Some days ago I tweeted about the swings of Mr. Market lately. The consideration of the stock market as Mr. Market is a metaphor that we owe it to Benjamin Graham.

Since a picture is worth a thousand words, I wanted to share a snapshot of the swings of our “J&L” ( 😉 ) portfolio in the past few weeks. One could read the picture as “you have lost 114$ in the past weeks”. That same person on January 28th would have said “you’ve lost 2,000$ in the last 10 days”.

"Resist the human bias to act", Charlie T. Munger

In fact we have not lost a nickel in these weeks, since we haven’t sold any stock. I love a quote from Charlie T. Munger, Berkshire Hathaway vice chairman, which goes: “Resist the natural human bias to act”.

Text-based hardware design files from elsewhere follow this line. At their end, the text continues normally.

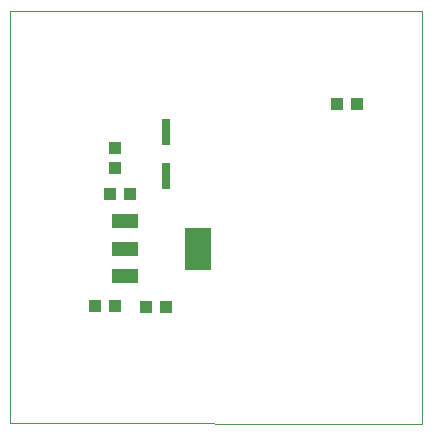
<source format=gbp>
G75*
%MOIN*%
%OFA0B0*%
%FSLAX25Y25*%
%IPPOS*%
%LPD*%
%AMOC8*
5,1,8,0,0,1.08239X$1,22.5*
%
%ADD10C,0.00000*%
%ADD11R,0.08800X0.04800*%
%ADD12R,0.08661X0.14173*%
%ADD13R,0.04331X0.03937*%
%ADD14R,0.02559X0.08661*%
%ADD15R,0.03937X0.04331*%
D10*
X0010658Y0015028D02*
X0010619Y0152587D01*
X0147942Y0152587D01*
X0147942Y0014871D01*
X0010658Y0015028D01*
D11*
X0048734Y0064157D03*
X0048734Y0073257D03*
X0048734Y0082357D03*
D12*
X0073135Y0073257D03*
D13*
X0062587Y0053847D03*
X0055894Y0053847D03*
X0045658Y0054162D03*
X0038965Y0054162D03*
X0043690Y0091564D03*
X0050383Y0091564D03*
X0119517Y0121564D03*
X0126209Y0121564D03*
D14*
X0062509Y0111957D03*
X0062509Y0097391D03*
D15*
X0045461Y0100028D03*
X0045461Y0106721D03*
M02*

</source>
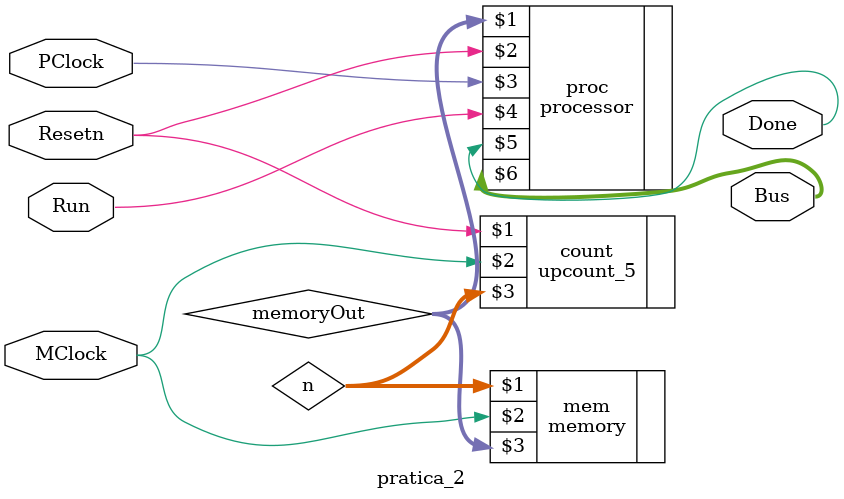
<source format=v>
module pratica_2(MClock, PClock, Resetn, Run, Bus, Done);
	input MClock, PClock, Resetn, Run;
	output [15:0]Bus;
	output Done;

	wire [4:0] n;
	wire [15:0] memoryOut;
	
	upcount_5 count(Resetn, MClock, n);
	memory mem(n, MClock, memoryOut);
	processor proc(memoryOut, Resetn, PClock, Run, Done, Bus);
endmodule

</source>
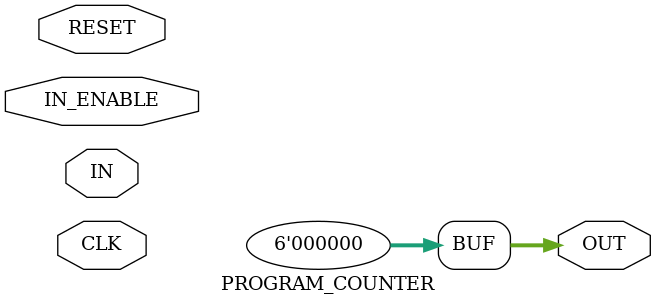
<source format=v>
module PROGRAM_COUNTER(IN,IN_ENABLE,RESET,CLK,OUT);
	input  [5:0] IN;
	input        IN_ENABLE;
	input        RESET;
	input        CLK;
	output [5:0] OUT;

	reg    [5:0] OUT;

	always @(~RESET) begin
		OUT <= 6'b0;
	end

	always @(posedge CLK) begin
		OUT <= RESET ? (IN_ENABLE ? IN : (OUT + 6'b1)) : 6'b0;
	end
endmodule

</source>
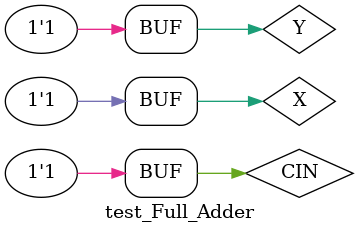
<source format=v>
`timescale 1ns / 1ps


/*module test_Full_Adder;
    reg X,Y,CIN;
    wire S,COUT;
    Full_adder U1(.s(S),.cout(COUT),.x(X),.y(Y),.cin(CIN));
    initial
    begin
    X=0;Y=0;CIN=0;
#10 X=0;Y=0;CIN=1;
#10 X=0;Y=1;CIN=0;
#10 X=0;Y=1;CIN=1;
#10 X=1;Y=0;CIN=0;
#10 X=1;Y=0;CIN=1;
#10 X=1;Y=1;CIN=0;
#10 X=1;Y=1;CIN=1;
    end
    endmodule*/


module test_Full_Adder;
wire S,COUT;
reg X,Y,CIN;
Full_Adder U0(.s(S),.cout(COUT),.x(X),.y(Y),.cin(CIN));
initial

begin
X=0;Y=0;CIN=0;
#10 X=0;Y=0;CIN=1;
#10 X=0;Y=1;CIN=0;
#10 X=0;Y=1;CIN=1;
#10 X=1;Y=0;CIN=0;
#10 X=1;Y=0;CIN=1;
#10 X=1;Y=1;CIN=0;
#10 X=1;Y=1;CIN=1;
end

endmodule

</source>
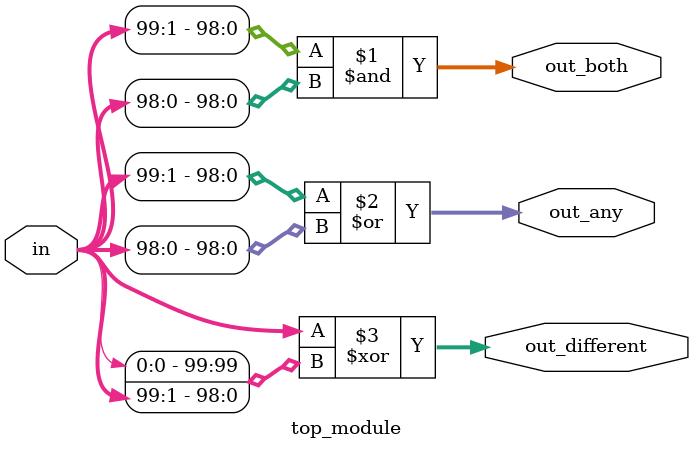
<source format=v>
module top_module( 
    input [99:0] in,
    output [98:0] out_both,
    output [99:1] out_any,
    output [99:0] out_different );
    assign out_both=in[99:1]&in[98:0];
    assign out_any=in[99:1]|in[98:0];
    assign out_different=in[99:0]^{in[0],in[99:1]};

endmodule
</source>
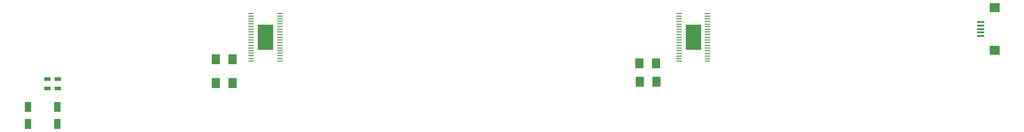
<source format=gbp>
G04 MADE WITH FRITZING*
G04 WWW.FRITZING.ORG*
G04 DOUBLE SIDED*
G04 HOLES PLATED*
G04 CONTOUR ON CENTER OF CONTOUR VECTOR*
%ASAXBY*%
%FSLAX23Y23*%
%MOIN*%
%OFA0B0*%
%SFA1.0B1.0*%
%ADD10R,0.118110X0.188976*%
%ADD11R,0.039370X0.008268*%
%ADD12R,0.051181X0.074803*%
%ADD13R,0.047244X0.031496*%
%ADD14R,0.062992X0.074803*%
%ADD15R,0.055118X0.013780*%
%ADD16R,0.074803X0.070866*%
%LNPASTEMASK0*%
G90*
G70*
G54D10*
X2388Y1085D03*
G54D11*
X2495Y947D03*
X2495Y1006D03*
X2495Y927D03*
X2495Y908D03*
X2495Y986D03*
X2495Y967D03*
X2495Y1183D03*
X2495Y1242D03*
X2495Y1163D03*
X2495Y1144D03*
X2495Y1222D03*
X2495Y1203D03*
X2495Y1065D03*
X2495Y1124D03*
X2495Y1045D03*
X2495Y1026D03*
X2495Y1104D03*
X2495Y1085D03*
X2495Y1262D03*
X2282Y947D03*
X2282Y1006D03*
X2282Y927D03*
X2282Y908D03*
X2282Y986D03*
X2282Y967D03*
X2282Y1183D03*
X2282Y1242D03*
X2282Y1163D03*
X2282Y1144D03*
X2282Y1222D03*
X2282Y1203D03*
X2282Y1065D03*
X2282Y1124D03*
X2282Y1045D03*
X2282Y1026D03*
X2282Y1104D03*
X2282Y1085D03*
X2282Y1262D03*
G54D10*
X2388Y1085D03*
G54D11*
X2495Y947D03*
X2495Y1006D03*
X2495Y927D03*
X2495Y908D03*
X2495Y986D03*
X2495Y967D03*
X2495Y1183D03*
X2495Y1242D03*
X2495Y1163D03*
X2495Y1144D03*
X2495Y1222D03*
X2495Y1203D03*
X2495Y1065D03*
X2495Y1124D03*
X2495Y1045D03*
X2495Y1026D03*
X2495Y1104D03*
X2495Y1085D03*
X2495Y1262D03*
X2282Y947D03*
X2282Y1006D03*
X2282Y927D03*
X2282Y908D03*
X2282Y986D03*
X2282Y967D03*
X2282Y1183D03*
X2282Y1242D03*
X2282Y1163D03*
X2282Y1144D03*
X2282Y1222D03*
X2282Y1203D03*
X2282Y1065D03*
X2282Y1124D03*
X2282Y1045D03*
X2282Y1026D03*
X2282Y1104D03*
X2282Y1085D03*
X2282Y1262D03*
G54D10*
X5547Y1084D03*
G54D11*
X5653Y946D03*
X5653Y1005D03*
X5653Y926D03*
X5653Y907D03*
X5653Y985D03*
X5653Y966D03*
X5653Y1182D03*
X5653Y1241D03*
X5653Y1163D03*
X5653Y1143D03*
X5653Y1222D03*
X5653Y1202D03*
X5653Y1064D03*
X5653Y1123D03*
X5653Y1044D03*
X5653Y1025D03*
X5653Y1103D03*
X5653Y1084D03*
X5653Y1261D03*
X5441Y946D03*
X5441Y1005D03*
X5441Y926D03*
X5441Y907D03*
X5441Y985D03*
X5441Y966D03*
X5441Y1182D03*
X5441Y1241D03*
X5441Y1163D03*
X5441Y1143D03*
X5441Y1222D03*
X5441Y1202D03*
X5441Y1064D03*
X5441Y1123D03*
X5441Y1044D03*
X5441Y1025D03*
X5441Y1103D03*
X5441Y1084D03*
X5441Y1261D03*
G54D10*
X5547Y1084D03*
G54D11*
X5653Y946D03*
X5653Y1005D03*
X5653Y926D03*
X5653Y907D03*
X5653Y985D03*
X5653Y966D03*
X5653Y1182D03*
X5653Y1241D03*
X5653Y1163D03*
X5653Y1143D03*
X5653Y1222D03*
X5653Y1202D03*
X5653Y1064D03*
X5653Y1123D03*
X5653Y1044D03*
X5653Y1025D03*
X5653Y1103D03*
X5653Y1084D03*
X5653Y1261D03*
X5441Y946D03*
X5441Y1005D03*
X5441Y926D03*
X5441Y907D03*
X5441Y985D03*
X5441Y966D03*
X5441Y1182D03*
X5441Y1241D03*
X5441Y1163D03*
X5441Y1143D03*
X5441Y1222D03*
X5441Y1202D03*
X5441Y1064D03*
X5441Y1123D03*
X5441Y1044D03*
X5441Y1025D03*
X5441Y1103D03*
X5441Y1084D03*
X5441Y1261D03*
G54D12*
X851Y442D03*
X634Y442D03*
X851Y568D03*
X634Y568D03*
X851Y442D03*
X634Y442D03*
X851Y568D03*
X634Y568D03*
G54D13*
X856Y703D03*
X856Y774D03*
X777Y703D03*
X777Y774D03*
G54D14*
X2145Y920D03*
X2023Y920D03*
X2145Y743D03*
X2023Y743D03*
X5271Y892D03*
X5149Y892D03*
X5275Y753D03*
X5153Y753D03*
G54D15*
X7667Y1197D03*
X7667Y1095D03*
X7667Y1172D03*
X7667Y1146D03*
X7667Y1121D03*
G54D16*
X7771Y1304D03*
X7771Y989D03*
G04 End of PasteMask0*
M02*
</source>
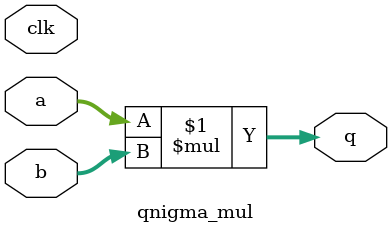
<source format=sv>
module qnigma_mul #(
  parameter int W = 16,
  parameter bit R = 0
)
(
  input  logic           clk,
  input  logic [W-1:0]   a,
  input  logic [W-1:0]   b,
  output logic [2*W-1:0] q
);
  
  generate
    if (R == 0) begin : gen_comb
      assign q = a * b;
    end
    else if (R == 1) begin : gen_ff
      always_ff @ (posedge clk) q <= a * b;
    end
  endgenerate

  // always_comb begin
  //   c = s[2*W-1:0];
  //   z = s[  W-1:0];
  // end

endmodule

</source>
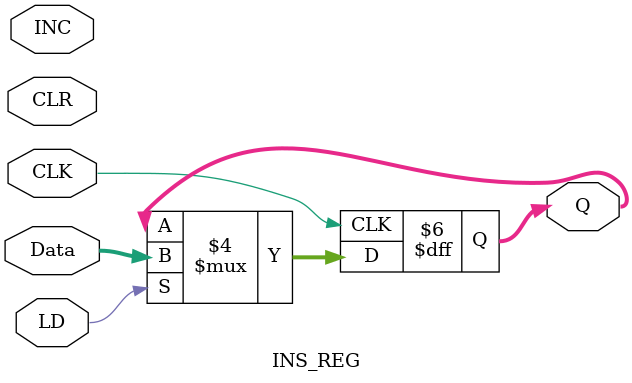
<source format=v>
`timescale 1ns / 1ps


module INS_REG(Q,Data, LD, CLR, INC, CLK);
 
     initial Q = 0;
  
     output reg [7:0] Q;
     input [7:0] Data;
     input LD, CLR, INC, CLK;
     
     always @(posedge CLK)
     begin
          if(LD)
             Q = Data;
         end    
 endmodule

</source>
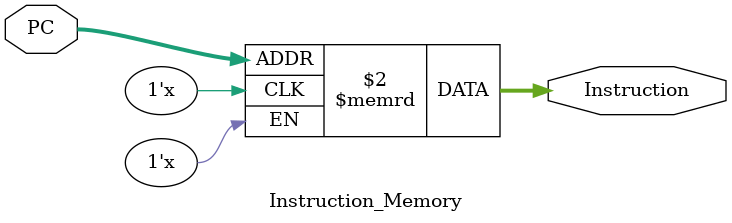
<source format=v>
module Instruction_Memory(
  input [3:0] PC,
  output reg [15:0] Instruction);

  reg [15:0] Data[15:0];

  always @(PC) begin
    Instruction[15:0] = Data[PC];
  end
endmodule
</source>
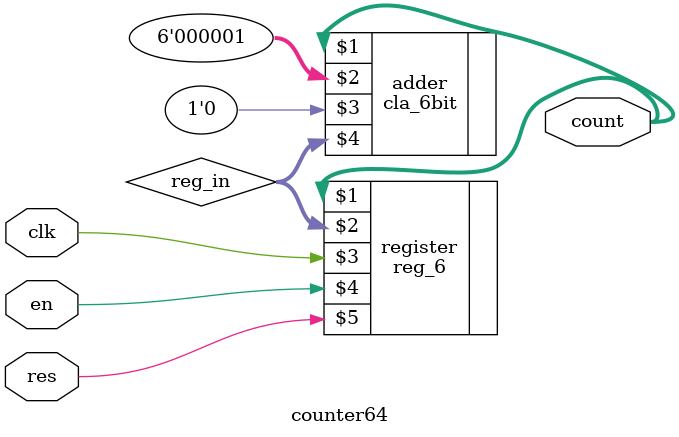
<source format=v>
module counter32(count, clk, en, res);

	input clk, res, en;
	output [4:0] count;
	wire [4:0] reg_in;
	
	reg_5 register(count, reg_in, clk, en, res);
	
	cla_5bit adder(count, 5'b00001, 1'b0, reg_in);

endmodule

module counter64(count, clk, en, res);

	input clk, res, en;
	output [5:0] count;
	wire [5:0] reg_in;
	
	reg_6 register(count, reg_in, clk, en, res);
	
	cla_6bit adder(count, 6'b000001, 1'b0, reg_in);

endmodule
</source>
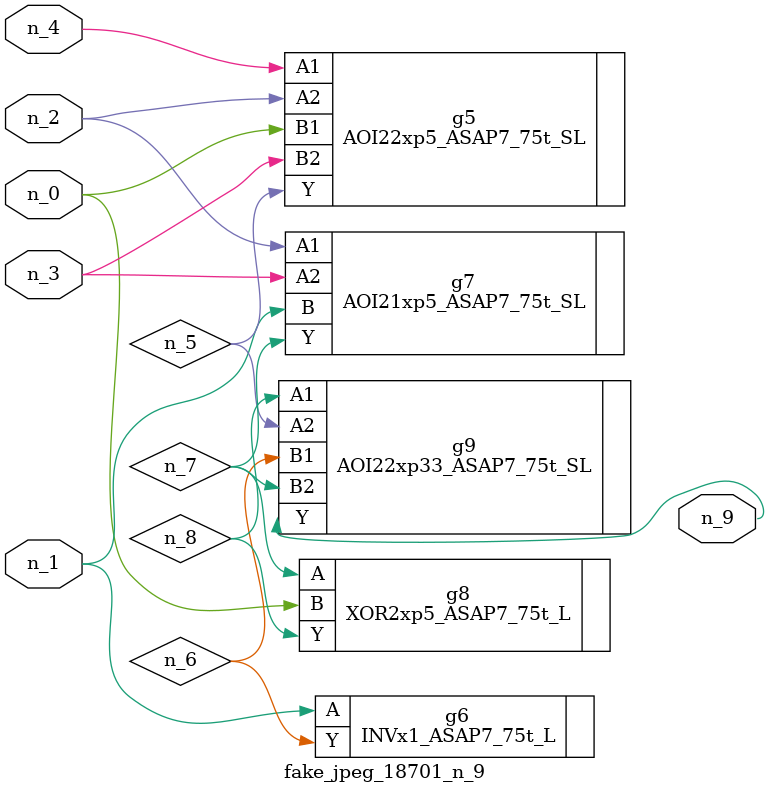
<source format=v>
module fake_jpeg_18701_n_9 (n_3, n_2, n_1, n_0, n_4, n_9);

input n_3;
input n_2;
input n_1;
input n_0;
input n_4;

output n_9;

wire n_8;
wire n_6;
wire n_5;
wire n_7;

AOI22xp5_ASAP7_75t_SL g5 ( 
.A1(n_4),
.A2(n_2),
.B1(n_0),
.B2(n_3),
.Y(n_5)
);

INVx1_ASAP7_75t_L g6 ( 
.A(n_1),
.Y(n_6)
);

AOI21xp5_ASAP7_75t_SL g7 ( 
.A1(n_2),
.A2(n_3),
.B(n_1),
.Y(n_7)
);

XOR2xp5_ASAP7_75t_L g8 ( 
.A(n_7),
.B(n_0),
.Y(n_8)
);

AOI22xp33_ASAP7_75t_SL g9 ( 
.A1(n_8),
.A2(n_5),
.B1(n_6),
.B2(n_7),
.Y(n_9)
);


endmodule
</source>
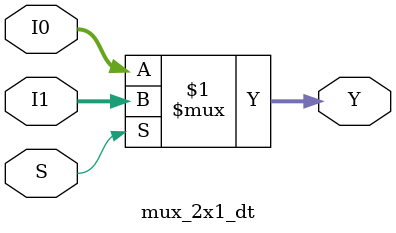
<source format=v>
module top_module(
    input [31:0] a,
    input [31:0] b,
    output [31:0] sum
);
    wire x;
    wire [15:0]y;
    wire [15:0]z;
    add16 a1(a[15:0],b[15:0],0,sum[15:0],x);
    add16 a2(a[31:16],b[31:16],0, y);
    add16 a3(a[31:16],b[31:16],1,z);
    mux_2x1_dt m1(y,z,x,sum[31:16]);

endmodule
module mux_2x1_dt(
    input [15:0]I0,I1,
    input S,
    output  [15:0]Y);
    assign Y = S?I1:I0;
                
endmodule


</source>
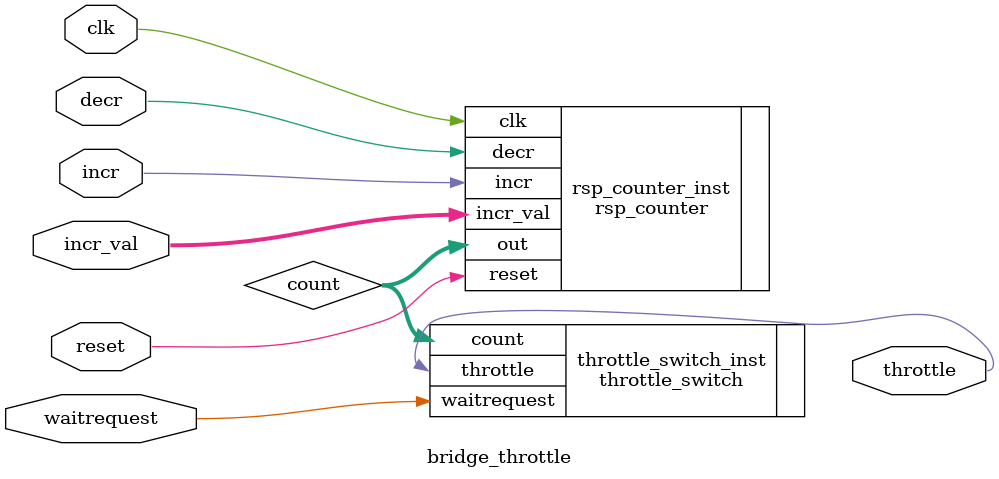
<source format=v>
`default_nettype none

module bridge_throttle 
#(
    parameter   THRESHOLD = 512,
                BITS      = 10
)(
    input wire            clk,
    input wire            reset,
    
    input wire            incr,
    input wire            decr,
    input wire [BITS-1:0] incr_val,

    input wire            waitrequest,

    output wire           throttle
);

    wire [BITS-1:0] count;

    rsp_counter 
    #(  
        .BITS       (BITS)
     ) 
    rsp_counter_inst 
    (
        .clk      (clk),
        .reset    (reset),
        .incr     (incr),
        .decr     (decr),
        .incr_val (incr_val),
        
        .out      (count)
    );

    throttle_switch 
    #(
        .THRESHOLD  (THRESHOLD),
        .BITS       (BITS)
     )
    throttle_switch_inst
    (
        .waitrequest (waitrequest),
        .count       (count),

        .throttle    (throttle)
    );

endmodule



</source>
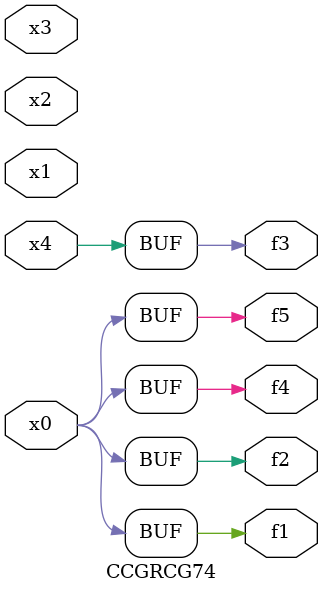
<source format=v>
module CCGRCG74(
	input x0, x1, x2, x3, x4,
	output f1, f2, f3, f4, f5
);
	assign f1 = x0;
	assign f2 = x0;
	assign f3 = x4;
	assign f4 = x0;
	assign f5 = x0;
endmodule

</source>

You actually don’t need to buy or sell stock when the market is in the mood. It is as easy as not doing it. You may buy only when you see a margin of safety and sell only when the stock has reached what you considered it to be at its intrinsic value.

You can see that in these 5 weeks we could have lost up to 2,000$ twice; we didn’t. The only tools we counted with: patience and not “listening to Mr. Market”.

Precisely today, it is published the letter of Warren Buffett to Berkshire shareholders. Whether you are planning to invest in stocks or only want to have a fun read, take a look at it.